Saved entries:
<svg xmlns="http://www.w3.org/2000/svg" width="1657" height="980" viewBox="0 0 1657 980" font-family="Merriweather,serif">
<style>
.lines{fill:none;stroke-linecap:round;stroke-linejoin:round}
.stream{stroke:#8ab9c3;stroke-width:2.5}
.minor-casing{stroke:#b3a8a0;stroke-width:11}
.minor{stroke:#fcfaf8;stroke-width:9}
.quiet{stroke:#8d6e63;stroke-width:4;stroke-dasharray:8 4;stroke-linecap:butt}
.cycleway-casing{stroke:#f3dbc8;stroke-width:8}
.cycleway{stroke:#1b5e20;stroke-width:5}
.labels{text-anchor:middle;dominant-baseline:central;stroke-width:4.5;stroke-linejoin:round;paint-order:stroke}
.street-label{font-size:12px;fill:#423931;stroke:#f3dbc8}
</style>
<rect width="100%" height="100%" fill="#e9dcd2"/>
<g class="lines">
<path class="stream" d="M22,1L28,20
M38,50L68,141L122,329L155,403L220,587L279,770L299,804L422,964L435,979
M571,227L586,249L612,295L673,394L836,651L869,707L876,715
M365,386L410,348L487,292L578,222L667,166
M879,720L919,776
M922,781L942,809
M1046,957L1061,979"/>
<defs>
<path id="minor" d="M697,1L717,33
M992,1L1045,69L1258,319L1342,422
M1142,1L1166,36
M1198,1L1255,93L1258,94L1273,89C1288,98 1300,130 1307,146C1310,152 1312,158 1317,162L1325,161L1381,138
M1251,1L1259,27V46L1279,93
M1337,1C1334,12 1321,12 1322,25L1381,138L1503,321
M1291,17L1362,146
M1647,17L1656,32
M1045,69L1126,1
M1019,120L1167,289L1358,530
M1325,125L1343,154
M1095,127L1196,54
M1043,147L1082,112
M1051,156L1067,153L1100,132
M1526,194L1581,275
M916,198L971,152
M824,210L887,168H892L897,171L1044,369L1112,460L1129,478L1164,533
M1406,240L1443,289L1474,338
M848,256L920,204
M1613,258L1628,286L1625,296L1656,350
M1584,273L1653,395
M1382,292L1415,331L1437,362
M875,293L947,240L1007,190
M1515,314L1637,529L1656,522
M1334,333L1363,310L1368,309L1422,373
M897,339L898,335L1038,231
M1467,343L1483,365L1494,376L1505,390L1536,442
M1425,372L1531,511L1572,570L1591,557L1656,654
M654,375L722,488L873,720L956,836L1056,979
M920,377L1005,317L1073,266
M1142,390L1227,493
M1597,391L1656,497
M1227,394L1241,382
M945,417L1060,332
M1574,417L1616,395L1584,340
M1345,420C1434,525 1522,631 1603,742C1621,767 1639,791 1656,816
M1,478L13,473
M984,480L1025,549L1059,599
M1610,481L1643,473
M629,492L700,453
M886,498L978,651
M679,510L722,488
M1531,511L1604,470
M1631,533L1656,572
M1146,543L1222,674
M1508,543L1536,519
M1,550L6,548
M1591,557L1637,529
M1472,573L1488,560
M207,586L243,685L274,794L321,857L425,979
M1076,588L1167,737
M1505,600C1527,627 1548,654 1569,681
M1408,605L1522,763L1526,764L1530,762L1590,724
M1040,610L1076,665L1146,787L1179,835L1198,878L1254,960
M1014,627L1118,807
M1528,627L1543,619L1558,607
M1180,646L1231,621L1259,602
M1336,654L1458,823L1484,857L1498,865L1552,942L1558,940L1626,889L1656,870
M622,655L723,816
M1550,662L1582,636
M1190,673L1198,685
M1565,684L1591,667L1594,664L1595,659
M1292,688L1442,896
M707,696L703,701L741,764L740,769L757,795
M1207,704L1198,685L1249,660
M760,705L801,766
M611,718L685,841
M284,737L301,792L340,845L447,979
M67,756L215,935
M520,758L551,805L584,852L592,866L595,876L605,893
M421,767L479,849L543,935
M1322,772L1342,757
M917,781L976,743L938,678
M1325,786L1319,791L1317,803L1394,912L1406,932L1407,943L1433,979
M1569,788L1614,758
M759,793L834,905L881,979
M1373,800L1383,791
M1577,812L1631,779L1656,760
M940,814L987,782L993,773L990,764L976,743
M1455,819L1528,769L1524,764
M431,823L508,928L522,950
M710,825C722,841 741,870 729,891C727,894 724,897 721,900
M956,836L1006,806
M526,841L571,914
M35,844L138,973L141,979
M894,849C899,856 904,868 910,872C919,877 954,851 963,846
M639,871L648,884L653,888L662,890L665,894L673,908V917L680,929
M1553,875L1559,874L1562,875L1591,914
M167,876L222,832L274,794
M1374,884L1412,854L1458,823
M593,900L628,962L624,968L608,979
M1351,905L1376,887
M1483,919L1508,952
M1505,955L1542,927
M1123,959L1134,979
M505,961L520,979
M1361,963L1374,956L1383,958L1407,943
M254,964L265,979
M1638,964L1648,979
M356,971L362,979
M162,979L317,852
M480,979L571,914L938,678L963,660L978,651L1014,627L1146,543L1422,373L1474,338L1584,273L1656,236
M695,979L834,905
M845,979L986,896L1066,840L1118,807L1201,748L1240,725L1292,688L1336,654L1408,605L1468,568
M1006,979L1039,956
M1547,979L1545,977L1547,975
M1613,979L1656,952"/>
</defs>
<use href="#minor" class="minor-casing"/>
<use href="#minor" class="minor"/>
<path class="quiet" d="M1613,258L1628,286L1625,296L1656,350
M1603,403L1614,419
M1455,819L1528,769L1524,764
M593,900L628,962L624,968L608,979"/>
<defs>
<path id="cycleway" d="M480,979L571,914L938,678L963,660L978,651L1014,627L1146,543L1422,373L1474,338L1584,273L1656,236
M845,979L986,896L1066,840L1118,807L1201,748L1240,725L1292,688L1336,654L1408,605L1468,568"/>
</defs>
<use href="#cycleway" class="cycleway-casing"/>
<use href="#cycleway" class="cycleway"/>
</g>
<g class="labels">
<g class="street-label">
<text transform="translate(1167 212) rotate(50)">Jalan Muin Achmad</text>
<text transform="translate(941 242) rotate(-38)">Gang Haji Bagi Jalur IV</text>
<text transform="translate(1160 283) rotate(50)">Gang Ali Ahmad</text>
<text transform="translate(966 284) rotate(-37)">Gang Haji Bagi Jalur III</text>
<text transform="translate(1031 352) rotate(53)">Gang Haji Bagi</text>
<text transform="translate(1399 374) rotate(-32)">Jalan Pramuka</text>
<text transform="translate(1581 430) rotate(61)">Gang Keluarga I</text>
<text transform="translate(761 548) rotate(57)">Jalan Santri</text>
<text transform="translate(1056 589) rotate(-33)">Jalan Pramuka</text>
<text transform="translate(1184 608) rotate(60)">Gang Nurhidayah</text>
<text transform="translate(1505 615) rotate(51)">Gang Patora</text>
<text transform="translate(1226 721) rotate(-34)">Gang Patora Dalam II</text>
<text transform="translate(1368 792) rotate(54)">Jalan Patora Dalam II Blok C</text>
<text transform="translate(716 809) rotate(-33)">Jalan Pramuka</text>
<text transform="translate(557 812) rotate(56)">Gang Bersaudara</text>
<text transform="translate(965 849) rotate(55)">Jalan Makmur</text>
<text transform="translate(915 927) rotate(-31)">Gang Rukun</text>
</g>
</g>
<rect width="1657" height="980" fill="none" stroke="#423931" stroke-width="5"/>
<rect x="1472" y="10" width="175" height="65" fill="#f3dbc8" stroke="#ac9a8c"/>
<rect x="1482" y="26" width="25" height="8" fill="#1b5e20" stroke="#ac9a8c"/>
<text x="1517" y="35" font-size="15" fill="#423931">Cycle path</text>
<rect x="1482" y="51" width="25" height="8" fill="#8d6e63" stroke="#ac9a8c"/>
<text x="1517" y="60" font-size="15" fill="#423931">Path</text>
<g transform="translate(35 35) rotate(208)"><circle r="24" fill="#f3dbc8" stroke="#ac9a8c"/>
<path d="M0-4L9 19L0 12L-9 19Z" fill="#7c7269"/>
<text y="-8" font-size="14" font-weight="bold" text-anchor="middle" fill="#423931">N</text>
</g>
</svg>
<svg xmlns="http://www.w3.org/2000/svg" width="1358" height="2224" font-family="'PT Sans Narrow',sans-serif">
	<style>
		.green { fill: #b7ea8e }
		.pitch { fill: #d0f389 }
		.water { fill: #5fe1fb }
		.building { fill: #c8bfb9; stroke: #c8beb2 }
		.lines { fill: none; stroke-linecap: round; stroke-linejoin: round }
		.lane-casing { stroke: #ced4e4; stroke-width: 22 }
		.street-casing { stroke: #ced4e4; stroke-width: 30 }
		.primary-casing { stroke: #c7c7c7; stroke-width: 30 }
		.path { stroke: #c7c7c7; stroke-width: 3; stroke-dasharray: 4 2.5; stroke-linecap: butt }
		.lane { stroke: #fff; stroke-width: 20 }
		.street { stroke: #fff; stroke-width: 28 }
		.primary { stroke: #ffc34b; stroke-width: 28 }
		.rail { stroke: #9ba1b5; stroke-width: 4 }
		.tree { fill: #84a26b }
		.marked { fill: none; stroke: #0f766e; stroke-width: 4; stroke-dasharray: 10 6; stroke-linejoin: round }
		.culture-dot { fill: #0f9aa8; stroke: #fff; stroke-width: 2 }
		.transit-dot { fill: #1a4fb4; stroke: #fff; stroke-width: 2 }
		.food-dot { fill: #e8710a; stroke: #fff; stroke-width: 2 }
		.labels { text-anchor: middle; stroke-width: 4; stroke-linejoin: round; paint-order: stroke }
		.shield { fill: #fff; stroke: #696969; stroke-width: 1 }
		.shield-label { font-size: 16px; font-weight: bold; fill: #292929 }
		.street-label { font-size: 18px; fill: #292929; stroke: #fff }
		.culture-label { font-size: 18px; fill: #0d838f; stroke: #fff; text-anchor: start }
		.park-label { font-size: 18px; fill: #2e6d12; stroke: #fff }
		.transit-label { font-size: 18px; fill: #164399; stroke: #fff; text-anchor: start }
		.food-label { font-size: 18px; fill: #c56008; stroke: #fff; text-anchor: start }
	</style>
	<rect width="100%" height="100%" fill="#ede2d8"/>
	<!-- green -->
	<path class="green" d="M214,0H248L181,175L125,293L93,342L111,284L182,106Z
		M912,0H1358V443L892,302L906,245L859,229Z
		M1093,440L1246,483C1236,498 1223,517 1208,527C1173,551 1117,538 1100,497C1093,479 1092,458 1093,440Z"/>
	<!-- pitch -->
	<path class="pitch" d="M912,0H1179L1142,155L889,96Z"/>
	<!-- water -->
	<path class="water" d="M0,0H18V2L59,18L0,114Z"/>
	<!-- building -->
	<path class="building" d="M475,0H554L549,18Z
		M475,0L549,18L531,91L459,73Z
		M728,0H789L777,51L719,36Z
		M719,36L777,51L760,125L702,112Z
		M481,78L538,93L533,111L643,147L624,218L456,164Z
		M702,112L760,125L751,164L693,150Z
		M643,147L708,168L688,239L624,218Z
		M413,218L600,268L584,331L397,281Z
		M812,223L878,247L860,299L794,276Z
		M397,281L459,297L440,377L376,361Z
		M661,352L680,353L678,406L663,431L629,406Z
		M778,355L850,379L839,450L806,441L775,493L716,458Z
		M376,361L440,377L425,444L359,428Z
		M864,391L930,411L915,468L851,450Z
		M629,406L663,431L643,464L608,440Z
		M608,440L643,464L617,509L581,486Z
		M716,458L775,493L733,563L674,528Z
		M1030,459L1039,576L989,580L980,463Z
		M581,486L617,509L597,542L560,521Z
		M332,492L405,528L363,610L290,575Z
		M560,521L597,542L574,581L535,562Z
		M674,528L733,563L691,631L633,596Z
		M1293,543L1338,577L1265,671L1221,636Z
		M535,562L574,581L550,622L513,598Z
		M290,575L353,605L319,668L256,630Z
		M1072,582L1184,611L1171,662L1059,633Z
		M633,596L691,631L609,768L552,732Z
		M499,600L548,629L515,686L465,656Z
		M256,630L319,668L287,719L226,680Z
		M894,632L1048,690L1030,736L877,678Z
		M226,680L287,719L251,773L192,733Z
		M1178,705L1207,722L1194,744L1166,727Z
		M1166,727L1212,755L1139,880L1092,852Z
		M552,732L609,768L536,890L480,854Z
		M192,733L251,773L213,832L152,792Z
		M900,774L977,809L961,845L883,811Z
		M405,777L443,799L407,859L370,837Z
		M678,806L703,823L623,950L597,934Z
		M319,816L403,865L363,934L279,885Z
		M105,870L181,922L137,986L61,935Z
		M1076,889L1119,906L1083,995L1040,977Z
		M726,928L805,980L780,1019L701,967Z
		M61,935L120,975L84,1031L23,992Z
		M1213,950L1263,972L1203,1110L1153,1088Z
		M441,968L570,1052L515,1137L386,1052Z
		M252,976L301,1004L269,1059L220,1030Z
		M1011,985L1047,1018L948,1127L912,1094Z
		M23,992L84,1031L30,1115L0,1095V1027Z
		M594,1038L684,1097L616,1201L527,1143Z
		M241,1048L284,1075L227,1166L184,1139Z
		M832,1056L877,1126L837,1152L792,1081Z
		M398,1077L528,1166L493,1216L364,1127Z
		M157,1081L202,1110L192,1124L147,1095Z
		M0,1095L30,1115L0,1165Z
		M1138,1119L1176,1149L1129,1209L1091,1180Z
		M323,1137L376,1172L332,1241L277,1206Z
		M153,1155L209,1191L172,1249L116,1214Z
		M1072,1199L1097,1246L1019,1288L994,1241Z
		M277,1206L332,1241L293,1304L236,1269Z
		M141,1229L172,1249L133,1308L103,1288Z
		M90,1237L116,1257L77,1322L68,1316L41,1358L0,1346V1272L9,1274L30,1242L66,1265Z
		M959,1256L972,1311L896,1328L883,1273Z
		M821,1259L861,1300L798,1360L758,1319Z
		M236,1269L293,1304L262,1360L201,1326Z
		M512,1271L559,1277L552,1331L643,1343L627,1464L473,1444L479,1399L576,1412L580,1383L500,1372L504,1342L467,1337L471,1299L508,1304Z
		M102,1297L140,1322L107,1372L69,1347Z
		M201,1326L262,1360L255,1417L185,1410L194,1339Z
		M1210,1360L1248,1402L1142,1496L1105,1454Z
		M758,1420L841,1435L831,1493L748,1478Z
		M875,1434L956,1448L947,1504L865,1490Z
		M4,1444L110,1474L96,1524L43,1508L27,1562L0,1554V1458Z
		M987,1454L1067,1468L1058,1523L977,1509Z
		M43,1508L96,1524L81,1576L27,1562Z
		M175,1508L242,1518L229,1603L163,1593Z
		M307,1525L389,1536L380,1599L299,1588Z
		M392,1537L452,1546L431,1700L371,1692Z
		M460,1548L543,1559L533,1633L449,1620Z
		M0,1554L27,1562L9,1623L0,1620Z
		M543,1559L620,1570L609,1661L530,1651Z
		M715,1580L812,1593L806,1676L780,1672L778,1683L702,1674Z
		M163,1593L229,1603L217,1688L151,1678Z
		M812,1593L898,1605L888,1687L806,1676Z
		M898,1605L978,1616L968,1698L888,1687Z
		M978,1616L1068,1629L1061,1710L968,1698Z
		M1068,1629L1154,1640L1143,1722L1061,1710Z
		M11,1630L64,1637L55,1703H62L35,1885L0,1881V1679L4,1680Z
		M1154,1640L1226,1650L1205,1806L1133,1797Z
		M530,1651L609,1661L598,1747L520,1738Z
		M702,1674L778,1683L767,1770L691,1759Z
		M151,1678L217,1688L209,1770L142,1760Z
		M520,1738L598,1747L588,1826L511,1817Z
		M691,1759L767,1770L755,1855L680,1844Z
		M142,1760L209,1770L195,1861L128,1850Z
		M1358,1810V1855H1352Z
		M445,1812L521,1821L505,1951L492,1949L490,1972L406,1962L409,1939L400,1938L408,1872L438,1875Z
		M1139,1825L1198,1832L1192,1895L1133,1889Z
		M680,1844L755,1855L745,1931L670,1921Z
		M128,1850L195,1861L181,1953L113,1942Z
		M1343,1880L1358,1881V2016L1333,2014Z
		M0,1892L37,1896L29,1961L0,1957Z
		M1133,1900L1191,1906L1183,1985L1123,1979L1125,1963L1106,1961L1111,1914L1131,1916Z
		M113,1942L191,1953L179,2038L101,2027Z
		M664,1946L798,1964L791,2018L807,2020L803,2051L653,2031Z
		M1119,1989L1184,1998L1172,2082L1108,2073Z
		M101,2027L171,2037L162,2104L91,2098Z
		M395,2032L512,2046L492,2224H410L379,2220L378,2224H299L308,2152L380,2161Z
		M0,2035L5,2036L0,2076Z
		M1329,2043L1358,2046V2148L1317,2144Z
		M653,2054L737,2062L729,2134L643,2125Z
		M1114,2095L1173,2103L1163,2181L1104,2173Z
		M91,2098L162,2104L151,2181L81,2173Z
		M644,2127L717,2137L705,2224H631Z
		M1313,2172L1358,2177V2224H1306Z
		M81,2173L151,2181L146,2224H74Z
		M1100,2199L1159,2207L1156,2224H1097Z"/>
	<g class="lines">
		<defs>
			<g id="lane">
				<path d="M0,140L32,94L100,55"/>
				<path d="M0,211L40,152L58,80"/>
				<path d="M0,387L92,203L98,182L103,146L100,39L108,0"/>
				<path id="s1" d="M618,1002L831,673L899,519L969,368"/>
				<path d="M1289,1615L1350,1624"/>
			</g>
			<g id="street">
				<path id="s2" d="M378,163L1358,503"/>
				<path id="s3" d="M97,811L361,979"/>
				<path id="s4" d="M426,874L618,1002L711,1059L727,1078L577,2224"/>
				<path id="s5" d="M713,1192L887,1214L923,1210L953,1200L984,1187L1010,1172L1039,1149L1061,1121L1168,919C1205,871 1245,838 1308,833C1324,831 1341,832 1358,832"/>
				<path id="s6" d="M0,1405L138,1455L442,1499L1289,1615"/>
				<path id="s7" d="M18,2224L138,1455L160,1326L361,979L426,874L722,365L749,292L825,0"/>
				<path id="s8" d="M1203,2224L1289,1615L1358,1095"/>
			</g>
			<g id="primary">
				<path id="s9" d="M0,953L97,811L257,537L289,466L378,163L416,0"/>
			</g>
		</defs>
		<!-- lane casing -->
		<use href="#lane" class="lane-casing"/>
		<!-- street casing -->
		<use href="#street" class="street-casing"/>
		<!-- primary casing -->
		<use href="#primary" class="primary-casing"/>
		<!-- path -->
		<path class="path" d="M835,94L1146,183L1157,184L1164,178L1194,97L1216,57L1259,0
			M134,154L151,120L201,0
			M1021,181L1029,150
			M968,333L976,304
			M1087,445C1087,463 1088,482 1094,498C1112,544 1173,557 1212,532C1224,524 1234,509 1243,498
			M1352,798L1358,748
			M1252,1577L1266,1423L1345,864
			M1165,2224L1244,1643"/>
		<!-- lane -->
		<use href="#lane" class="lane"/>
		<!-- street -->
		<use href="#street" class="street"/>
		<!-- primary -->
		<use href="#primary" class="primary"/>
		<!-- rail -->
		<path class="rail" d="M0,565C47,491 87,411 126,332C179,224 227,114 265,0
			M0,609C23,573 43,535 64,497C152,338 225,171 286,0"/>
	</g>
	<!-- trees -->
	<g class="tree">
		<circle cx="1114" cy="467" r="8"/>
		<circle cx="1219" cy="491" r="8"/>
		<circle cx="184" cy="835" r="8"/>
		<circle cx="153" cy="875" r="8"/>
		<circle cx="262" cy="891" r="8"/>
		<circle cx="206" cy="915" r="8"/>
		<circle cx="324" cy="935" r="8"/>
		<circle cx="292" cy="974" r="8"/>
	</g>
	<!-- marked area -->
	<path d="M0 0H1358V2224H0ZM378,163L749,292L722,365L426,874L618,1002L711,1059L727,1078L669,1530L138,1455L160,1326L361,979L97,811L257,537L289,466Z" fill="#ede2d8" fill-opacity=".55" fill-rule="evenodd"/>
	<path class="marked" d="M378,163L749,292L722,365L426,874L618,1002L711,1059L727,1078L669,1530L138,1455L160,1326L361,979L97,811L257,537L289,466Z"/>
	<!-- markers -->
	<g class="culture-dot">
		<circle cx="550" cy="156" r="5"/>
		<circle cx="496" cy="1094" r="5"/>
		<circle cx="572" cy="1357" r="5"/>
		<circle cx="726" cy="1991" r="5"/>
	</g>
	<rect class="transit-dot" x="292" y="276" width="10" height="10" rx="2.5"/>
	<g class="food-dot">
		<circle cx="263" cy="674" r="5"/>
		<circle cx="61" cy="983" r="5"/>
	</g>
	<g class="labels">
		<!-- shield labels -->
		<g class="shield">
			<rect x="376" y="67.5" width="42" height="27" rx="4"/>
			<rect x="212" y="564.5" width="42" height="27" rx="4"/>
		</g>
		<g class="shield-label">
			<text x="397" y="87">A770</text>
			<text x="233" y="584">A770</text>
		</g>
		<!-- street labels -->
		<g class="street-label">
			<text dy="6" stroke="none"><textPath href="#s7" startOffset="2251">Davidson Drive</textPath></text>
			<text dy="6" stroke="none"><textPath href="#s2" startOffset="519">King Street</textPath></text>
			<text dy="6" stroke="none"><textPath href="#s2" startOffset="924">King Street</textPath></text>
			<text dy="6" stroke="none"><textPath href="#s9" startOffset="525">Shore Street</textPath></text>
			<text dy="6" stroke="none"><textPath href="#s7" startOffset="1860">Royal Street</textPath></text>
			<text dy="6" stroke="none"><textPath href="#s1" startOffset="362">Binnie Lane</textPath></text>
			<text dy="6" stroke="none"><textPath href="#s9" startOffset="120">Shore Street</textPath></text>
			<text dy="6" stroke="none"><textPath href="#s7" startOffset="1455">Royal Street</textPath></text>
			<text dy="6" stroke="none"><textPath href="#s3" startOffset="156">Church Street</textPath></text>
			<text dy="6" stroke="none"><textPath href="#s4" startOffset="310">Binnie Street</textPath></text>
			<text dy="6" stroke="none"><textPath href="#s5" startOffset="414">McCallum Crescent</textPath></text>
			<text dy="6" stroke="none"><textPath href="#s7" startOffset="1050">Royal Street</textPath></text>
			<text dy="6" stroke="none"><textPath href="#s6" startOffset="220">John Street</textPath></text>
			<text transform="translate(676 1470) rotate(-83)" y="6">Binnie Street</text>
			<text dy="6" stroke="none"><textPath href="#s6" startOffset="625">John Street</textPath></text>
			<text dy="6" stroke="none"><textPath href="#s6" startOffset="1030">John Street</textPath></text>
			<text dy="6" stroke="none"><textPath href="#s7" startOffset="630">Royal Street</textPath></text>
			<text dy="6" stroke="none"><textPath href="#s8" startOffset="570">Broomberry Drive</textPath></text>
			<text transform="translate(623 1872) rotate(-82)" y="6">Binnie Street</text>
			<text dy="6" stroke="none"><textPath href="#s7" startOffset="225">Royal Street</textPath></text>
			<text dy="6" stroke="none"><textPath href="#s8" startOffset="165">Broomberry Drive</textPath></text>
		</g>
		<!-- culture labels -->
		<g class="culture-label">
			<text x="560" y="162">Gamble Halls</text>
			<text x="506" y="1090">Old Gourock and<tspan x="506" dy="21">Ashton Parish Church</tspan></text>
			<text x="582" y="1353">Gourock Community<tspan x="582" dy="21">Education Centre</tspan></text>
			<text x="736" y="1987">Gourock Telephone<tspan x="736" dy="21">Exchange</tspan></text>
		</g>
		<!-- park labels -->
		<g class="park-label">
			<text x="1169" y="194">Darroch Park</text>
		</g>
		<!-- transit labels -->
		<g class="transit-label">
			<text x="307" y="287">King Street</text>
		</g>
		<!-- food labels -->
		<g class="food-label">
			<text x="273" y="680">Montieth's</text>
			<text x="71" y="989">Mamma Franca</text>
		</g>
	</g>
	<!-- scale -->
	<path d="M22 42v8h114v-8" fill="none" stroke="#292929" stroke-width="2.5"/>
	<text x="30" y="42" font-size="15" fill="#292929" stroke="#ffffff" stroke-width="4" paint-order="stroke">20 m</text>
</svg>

• _Task details_: Above are records; repeat only the lines starting at the line with "M277,1206L332,1241L293,1304L236,1269Z" and ending at the line with "M653,2054L737,2062L729,2134L643,2125Z", exactly as they appear, both included.

• _Result of the exercise_:
		M277,1206L332,1241L293,1304L236,1269Z
		M141,1229L172,1249L133,1308L103,1288Z
		M90,1237L116,1257L77,1322L68,1316L41,1358L0,1346V1272L9,1274L30,1242L66,1265Z
		M959,1256L972,1311L896,1328L883,1273Z
		M821,1259L861,1300L798,1360L758,1319Z
		M236,1269L293,1304L262,1360L201,1326Z
		M512,1271L559,1277L552,1331L643,1343L627,1464L473,1444L479,1399L576,1412L580,1383L500,1372L504,1342L467,1337L471,1299L508,1304Z
		M102,1297L140,1322L107,1372L69,1347Z
		M201,1326L262,1360L255,1417L185,1410L194,1339Z
		M1210,1360L1248,1402L1142,1496L1105,1454Z
		M758,1420L841,1435L831,1493L748,1478Z
		M875,1434L956,1448L947,1504L865,1490Z
		M4,1444L110,1474L96,1524L43,1508L27,1562L0,1554V1458Z
		M987,1454L1067,1468L1058,1523L977,1509Z
		M43,1508L96,1524L81,1576L27,1562Z
		M175,1508L242,1518L229,1603L163,1593Z
		M307,1525L389,1536L380,1599L299,1588Z
		M392,1537L452,1546L431,1700L371,1692Z
		M460,1548L543,1559L533,1633L449,1620Z
		M0,1554L27,1562L9,1623L0,1620Z
		M543,1559L620,1570L609,1661L530,1651Z
		M715,1580L812,1593L806,1676L780,1672L778,1683L702,1674Z
		M163,1593L229,1603L217,1688L151,1678Z
		M812,1593L898,1605L888,1687L806,1676Z
		M898,1605L978,1616L968,1698L888,1687Z
		M978,1616L1068,1629L1061,1710L968,1698Z
		M1068,1629L1154,1640L1143,1722L1061,1710Z
		M11,1630L64,1637L55,1703H62L35,1885L0,1881V1679L4,1680Z
		M1154,1640L1226,1650L1205,1806L1133,1797Z
		M530,1651L609,1661L598,1747L520,1738Z
		M702,1674L778,1683L767,1770L691,1759Z
		M151,1678L217,1688L209,1770L142,1760Z
		M520,1738L598,1747L588,1826L511,1817Z
		M691,1759L767,1770L755,1855L680,1844Z
		M142,1760L209,1770L195,1861L128,1850Z
		M1358,1810V1855H1352Z
		M445,1812L521,1821L505,1951L492,1949L490,1972L406,1962L409,1939L400,1938L408,1872L438,1875Z
		M1139,1825L1198,1832L1192,1895L1133,1889Z
		M680,1844L755,1855L745,1931L670,1921Z
		M128,1850L195,1861L181,1953L113,1942Z
		M1343,1880L1358,1881V2016L1333,2014Z
		M0,1892L37,1896L29,1961L0,1957Z
		M1133,1900L1191,1906L1183,1985L1123,1979L1125,1963L1106,1961L1111,1914L1131,1916Z
		M113,1942L191,1953L179,2038L101,2027Z
		M664,1946L798,1964L791,2018L807,2020L803,2051L653,2031Z
		M1119,1989L1184,1998L1172,2082L1108,2073Z
		M101,2027L171,2037L162,2104L91,2098Z
		M395,2032L512,2046L492,2224H410L379,2220L378,2224H299L308,2152L380,2161Z
		M0,2035L5,2036L0,2076Z
		M1329,2043L1358,2046V2148L1317,2144Z
		M653,2054L737,2062L729,2134L643,2125Z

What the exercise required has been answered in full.